Dataset entries:
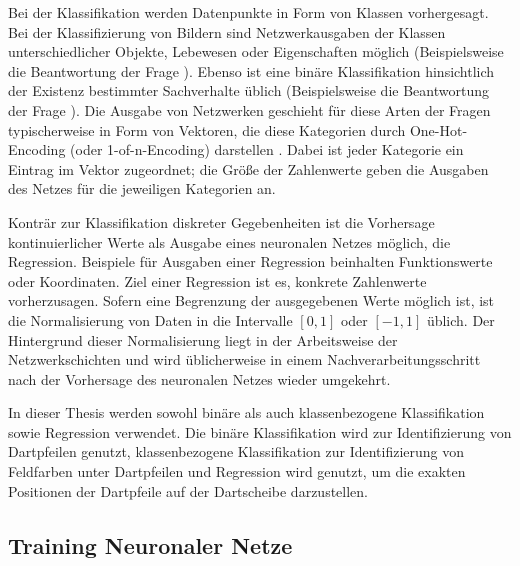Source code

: Bei der Klassifikation werden Datenpunkte in Form von Klassen vorhergesagt. Bei der Klassifizierung von Bildern sind Netzwerkausgaben der Klassen unterschiedlicher Objekte, Lebewesen oder Eigenschaften möglich (Beispielsweise die Beantwortung der Frage ). Ebenso ist eine binäre Klassifikation hinsichtlich der Existenz bestimmter Sachverhalte üblich (Beispielsweise die Beantwortung der Frage ). Die Ausgabe von Netzwerken geschieht für diese Arten der Fragen typischerweise in Form von Vektoren, die diese Kategorien durch One-Hot-Encoding (oder 1-of-n-Encoding) darstellen \cite{one_hot_encoding}. Dabei ist jeder Kategorie ein Eintrag im Vektor zugeordnet; die Größe der Zahlenwerte geben die Ausgaben des Netzes für die jeweiligen Kategorien an.

Konträr zur Klassifikation diskreter Gegebenheiten ist die Vorhersage kontinuierlicher Werte als Ausgabe eines neuronalen Netzes möglich, die Regression. Beispiele für Ausgaben einer Regression beinhalten Funktionswerte oder Koordinaten. Ziel einer Regression ist es, konkrete Zahlenwerte vorherzusagen. Sofern eine Begrenzung der ausgegebenen Werte möglich ist, ist die Normalisierung von Daten in die Intervalle $[0, 1]$ oder $[-1, 1]$ üblich. Der Hintergrund dieser Normalisierung liegt in der Arbeitsweise der Netzwerkschichten und wird üblicherweise in einem Nachverarbeitungsschritt nach der Vorhersage des neuronalen Netzes wieder umgekehrt.

In dieser Thesis werden sowohl binäre als auch klassenbezogene Klassifikation sowie Regression verwendet. Die binäre Klassifikation wird zur Identifizierung von Dartpfeilen genutzt, klassenbezogene Klassifikation zur Identifizierung von Feldfarben unter Dartpfeilen und Regression wird genutzt, um die exakten Positionen der Dartpfeile auf der Dartscheibe darzustellen.


\subsection{Training Neuronaler Netze}
\label{sec:was_nn_training}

Exercise prompt: Print each record as it appears above, dropping every picture from the copy.

Reply to the exercise:
Source code

: Bei der Klassifikation werden Datenpunkte in Form von Klassen vorhergesagt. Bei der Klassifizierung von Bildern sind Netzwerkausgaben der Klassen unterschiedlicher Objekte, Lebewesen oder Eigenschaften möglich (Beispielsweise die Beantwortung der Frage ). Ebenso ist eine binäre Klassifikation hinsichtlich der Existenz bestimmter Sachverhalte üblich (Beispielsweise die Beantwortung der Frage ). Die Ausgabe von Netzwerken geschieht für diese Arten der Fragen typischerweise in Form von Vektoren, die diese Kategorien durch One-Hot-Encoding (oder 1-of-n-Encoding) darstellen \cite{one_hot_encoding}. Dabei ist jeder Kategorie ein Eintrag im Vektor zugeordnet; die Größe der Zahlenwerte geben die Ausgaben des Netzes für die jeweiligen Kategorien an.

Konträr zur Klassifikation diskreter Gegebenheiten ist die Vorhersage kontinuierlicher Werte als Ausgabe eines neuronalen Netzes möglich, die Regression. Beispiele für Ausgaben einer Regression beinhalten Funktionswerte oder Koordinaten. Ziel einer Regression ist es, konkrete Zahlenwerte vorherzusagen. Sofern eine Begrenzung der ausgegebenen Werte möglich ist, ist die Normalisierung von Daten in die Intervalle $[0, 1]$ oder $[-1, 1]$ üblich. Der Hintergrund dieser Normalisierung liegt in der Arbeitsweise der Netzwerkschichten und wird üblicherweise in einem Nachverarbeitungsschritt nach der Vorhersage des neuronalen Netzes wieder umgekehrt.

In dieser Thesis werden sowohl binäre als auch klassenbezogene Klassifikation sowie Regression verwendet. Die binäre Klassifikation wird zur Identifizierung von Dartpfeilen genutzt, klassenbezogene Klassifikation zur Identifizierung von Feldfarben unter Dartpfeilen und Regression wird genutzt, um die exakten Positionen der Dartpfeile auf der Dartscheibe darzustellen.


\subsection{Training Neuronaler Netze}
\label{sec:was_nn_training}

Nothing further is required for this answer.